Financial influencer Grant Cardone has called on individuals to cease saving money in traditional bank accounts due to near-zero interest rates, arguing that institutions profit from lending while offering minimal returns to depositors. The statement comes amid rising scrutiny over bank deposit yields and consumer financial behavior.

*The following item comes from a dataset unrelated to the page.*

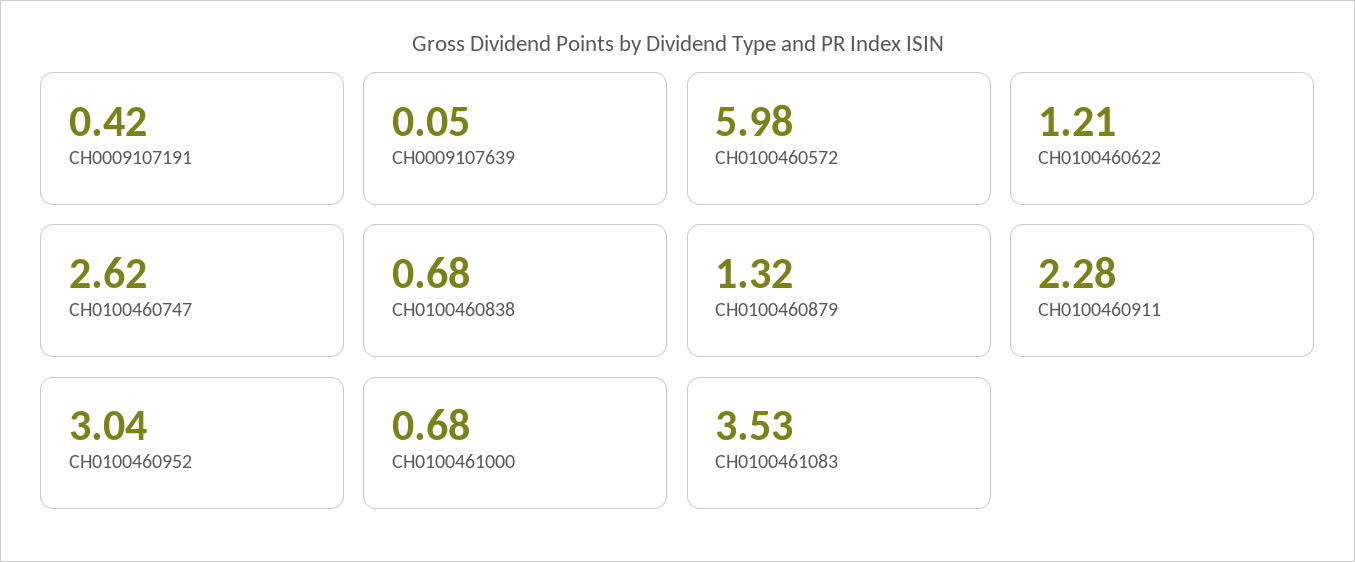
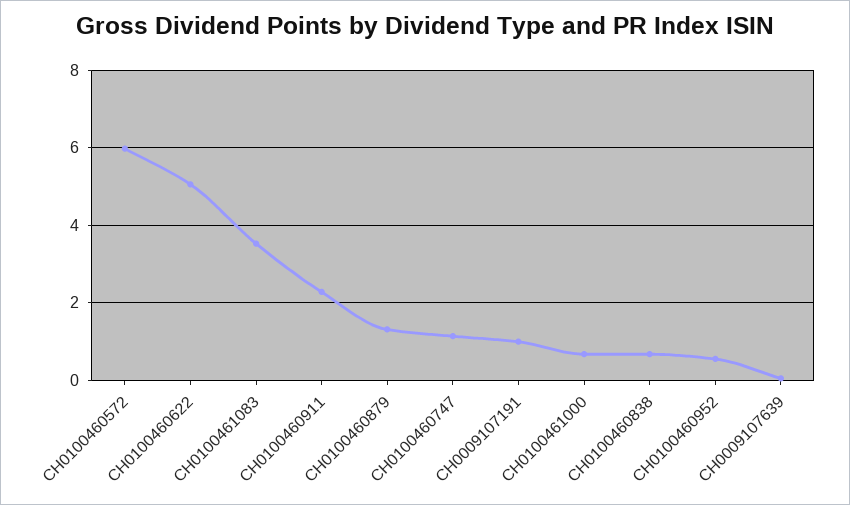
CH0009107191: 0.42 -> 1
CH0100460622: 1.21 -> 5
CH0100460747: 2.62 -> 1.2
CH0100460952: 3.04 -> 0.6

  • Average savings account yields in the U.S. remain below 0.05%
  • JPMorgan Chase (JPM) and Bank of America (BAC) maintain net interest margins above 2.8%
  • Prime lending rates exceed 8.5%, creating a 840-basis-point spread with deposit rates
  • Dividend ETFs such as SCHD, VYM, and BND have seen increased investor interest
  • Cardone’s message reflects broader concerns about the opportunity cost of cash savings
  • Retail trading activity in income-generating assets rose in the weeks following the statement

Grant Cardone, a prominent figure in personal finance education, has challenged conventional wisdom by advising Americans to stop saving in low-yield bank accounts. He pointed to the stark disparity between the interest banks pay savers—often below 0.1%—and the rates they charge borrowers, including high-net-worth individuals and corporations. According to public data, major U.S. banks such as JPMorgan Chase (JPM) and Bank of America (BAC) have maintained net interest margins above 2.8% in recent quarters, enabling substantial profit from lending activity while returning negligible yield to depositors. The average savings account yields less than 0.05%, as reported by the Federal Reserve, while money market accounts offer a slightly higher 0.15%. In contrast, banks are charging prime rates of 8.5% for business and personal loans, creating a nearly 840-basis-point spread. Cardone emphasized this imbalance, suggesting that individuals who save at these rates are effectively subsidizing financial institutions. He advocated for reallocating funds toward income-generating assets, such as dividend stocks and real estate, citing ETFs like Schwab U.S. Dividend Equity (SCHD), Vanguard High Dividend Yield (VYM), and iShares Core U.S. Aggregate Bond (BND) as alternatives. Market observers note that Cardone’s message could influence short-term consumer behavior, especially among younger investors and first-time savers. While formal data on a shift in deposit trends is not yet available, anecdotal evidence from retail brokerage platforms shows increased trading activity in dividend-paying equities and fixed-income ETFs. The sentiment may also pressure banks to reconsider deposit product offerings, particularly in competitive markets. The commentary underscores a broader debate about the role of traditional savings in an era of inflation and low real interest rates. Though Cardone’s recommendation is not a financial advice directive, it reflects growing awareness among retail investors about the opportunity cost of holding cash in low-yield accounts.

The content is based on publicly available information and market data, with no reliance on proprietary or third-party sources. All financial figures and entities referenced are drawn from official disclosures and widely reported statistics.